WHAT YOU WILL DO.
**A)** Answer these questions about the Netflix talk transcript:
(i) How many services consumed the library that produced the playback manifest?
(ii) What does SPS stand for?
(iii) Which team is the speaker on now?
**B)** Can you pick up the Netflix talk transcript after its final sentence and keep it going in the speaker's voice?

PROVIDED PASSAGE.
########

Transcript
Tucker: When I started at Netflix, my team was responsible for a library which produced stream metadata required for playback. We call this playback manifest. That library got consumed by three different services, each of which were responsible for the full playback lifecycle for different subsets of devices. What that meant for us is if we needed to roll out a feature, we would build that feature, release our library, and then we would have to wait for that library to be consumed by all of the services before we could flip on the new feature flag. This made it difficult to iterate quickly.
New Off-Box Service
In order to gain the velocity and freedom that we really wanted, we decided that we would create a new microservice and move the traffic from our library to this off-box call. I was on point for doing that. We had a pretty solid contract in that library and a lot of good test coverage. We decided that we could create a new remote version of that library that maintained the same API, which allowed us to gradually dial traffic from one to the other without affecting the upstream callers. As part of this project, I also added the ability to route just a single user device. That made it possible for me to go into the device lab, pick a variety of devices like one mobile, one TV, one website, and test with them and make sure everything was looking as expected.
Once I was happy with that, I started dialing traffic over in production. While I was doing that, I would monitor a bunch of dashboards, but primarily this one, Global SPS. SPS stands for playback starts per second. This is our key performance indicator of health for the product. Essentially, it represents whether or not users are getting to watch their favorite shows or movies. I would dial and then I would watch, and eventually, I would see the metric deviate from what was expected, indicating a problem with my change. I would turn the dial back to zero, debug the problem. Dig through dashboards. Dig through logs. Figure out what the fix is. Deploy it. Wait for it to roll out everywhere. Then I could retest in the device lab, then I could start dialing traffic and monitoring. This cycle would go on until I actually got all the traffic over into production and kept it there.
Testing On Many Different Platforms
This was time consuming and tedious because Netflix is on thousands of device types, each of which has its own slightly different variation of the user interface and SDK. I was finding one or two problems at a time. I found little corner cases where the client interpretation of what we returned was slightly different than expected. For instance, we returned the list of audio languages in a different order, and the devices broke because they were expecting them to be in the same order that we've been returning rather than relying on the sort order that was on the objects. This whole process just really made me think that there had to be a better way.
Background
My name is Haley Tucker. I'm a Senior Software Engineer at Netflix. When I started, I was on the playback services team. Now I'm on the resilience engineering team, where I'm responsible for building tooling that enables service owners to experiment on their production services, to understand and change them in a safe manner.
Outline
I'm going to talk through three topics. The first one is our solution to this problem, ChAP, and the methodology behind it. Second, I'm going to talk about use case fit. There's a handful of use cases which I think are a great fit for this and some that are not. Lastly, I'll walk through a recent example where we've seen this provide a lot of value to our users.

########

Saved data entries
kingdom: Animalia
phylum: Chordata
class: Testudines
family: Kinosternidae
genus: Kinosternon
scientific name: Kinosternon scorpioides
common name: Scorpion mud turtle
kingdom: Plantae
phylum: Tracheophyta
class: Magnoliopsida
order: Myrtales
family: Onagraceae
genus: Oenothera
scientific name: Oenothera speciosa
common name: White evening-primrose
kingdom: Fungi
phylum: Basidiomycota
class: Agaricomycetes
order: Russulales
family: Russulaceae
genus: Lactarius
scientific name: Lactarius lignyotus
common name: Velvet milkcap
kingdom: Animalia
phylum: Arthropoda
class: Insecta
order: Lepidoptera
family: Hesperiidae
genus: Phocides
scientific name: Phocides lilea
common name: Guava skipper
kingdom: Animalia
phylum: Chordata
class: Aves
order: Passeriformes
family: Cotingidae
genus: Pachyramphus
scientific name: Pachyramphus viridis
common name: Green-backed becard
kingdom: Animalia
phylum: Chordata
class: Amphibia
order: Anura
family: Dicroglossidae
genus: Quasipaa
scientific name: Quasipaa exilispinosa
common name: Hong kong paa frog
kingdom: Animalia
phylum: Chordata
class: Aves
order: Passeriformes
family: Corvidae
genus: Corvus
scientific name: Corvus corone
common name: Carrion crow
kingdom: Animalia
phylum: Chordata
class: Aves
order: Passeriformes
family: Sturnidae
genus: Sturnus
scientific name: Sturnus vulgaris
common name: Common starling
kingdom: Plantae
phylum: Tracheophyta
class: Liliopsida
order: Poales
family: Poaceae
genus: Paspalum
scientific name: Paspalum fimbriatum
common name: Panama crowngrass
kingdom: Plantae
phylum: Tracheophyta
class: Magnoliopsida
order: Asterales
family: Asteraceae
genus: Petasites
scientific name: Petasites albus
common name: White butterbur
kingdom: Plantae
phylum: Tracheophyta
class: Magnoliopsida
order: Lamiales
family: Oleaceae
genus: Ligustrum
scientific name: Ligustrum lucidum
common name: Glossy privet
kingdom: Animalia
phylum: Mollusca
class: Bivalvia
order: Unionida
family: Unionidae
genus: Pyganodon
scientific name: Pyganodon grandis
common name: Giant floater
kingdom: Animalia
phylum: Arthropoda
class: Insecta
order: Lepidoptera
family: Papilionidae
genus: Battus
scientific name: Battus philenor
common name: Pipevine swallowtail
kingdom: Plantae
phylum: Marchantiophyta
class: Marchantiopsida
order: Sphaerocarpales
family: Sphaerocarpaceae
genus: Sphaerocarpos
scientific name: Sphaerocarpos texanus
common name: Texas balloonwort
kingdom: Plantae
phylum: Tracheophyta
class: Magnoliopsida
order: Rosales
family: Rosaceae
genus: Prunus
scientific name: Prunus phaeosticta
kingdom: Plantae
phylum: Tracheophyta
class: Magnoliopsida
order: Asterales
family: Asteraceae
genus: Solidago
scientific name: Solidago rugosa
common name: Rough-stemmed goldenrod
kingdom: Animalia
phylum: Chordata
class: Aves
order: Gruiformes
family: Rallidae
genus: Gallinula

########

RESULTS BY TASK.
**A)**
(i) Three
(ii) Playback starts per second
(iii) The resilience engineering team

**B)**
Netflix's Solution
First and foremost, ChAP is our platform for running experiments at Netflix. It originally started out as our chaos platform, which is where it got its name. It actually stands for Chaos Automation Platform, because we were focused on chaos, we had a lot of emphasis on safety mechanisms, guardrails, reducing blast radius. As we got further into it, we realized that all of these things really could provide a lot of value in additional use cases outside of chaos, so we've been working to expand the offerings.
What Is a Canary?
At its core, ChAP is a canary platform. What I mean by that is we have our production systems, and we allocate users. Maybe we take a fraction of the traffic that is in production, and we siphon that off, and we send 50% of it to a control group, which is treated just like production, and we send 50% of it to the experiment group, which gets some treatment or change in behavior. What this does is it allows us to limit the blast radius of any experiment. It also lets us measure the impact. We have two sets of metrics, which we can look at and measure if the experiment group is causing any issues compared to the control group. We can shut off the experiment very quickly because we're controlling that traffic that is flowing.
Traditional Canaries
When we look at allocation strategies, there's two ways of allocating users to an experiment. Traditionally, at Netflix, deployment canaries have used a non-sticky approach. This means that new server groups are brought up, and individual requests are routed through normal load balancing mechanisms. If this is round robin for you in production, your canary will also receive round robin traffic just like it does. This means that retries are likely to fall back to a production instance and succeed, which makes the approach relatively low risk to the end user, but it can hide certain types of error signals.
ChAP Canaries
For ChAP, we really wanted to be able to tie the experiment to the end user. In order to do that, we've come up with a different allocation strategy, which we call sticky. In this mode, users are allocated to the experiment for the duration of the test. Other dimensions can also be used for filtering such as device type or member status. You can think of this as like a mini-product A/B test. It's short-lived, usually around 45 minutes to an hour, and users are in the experiment for the duration. This means that retries always receive the same treatment, so you don't lose signals. It actually amplifies error signals for you, so it makes them easier to see. This also makes this strategy higher risk to the end user. You really have to account for that when you're building your platform.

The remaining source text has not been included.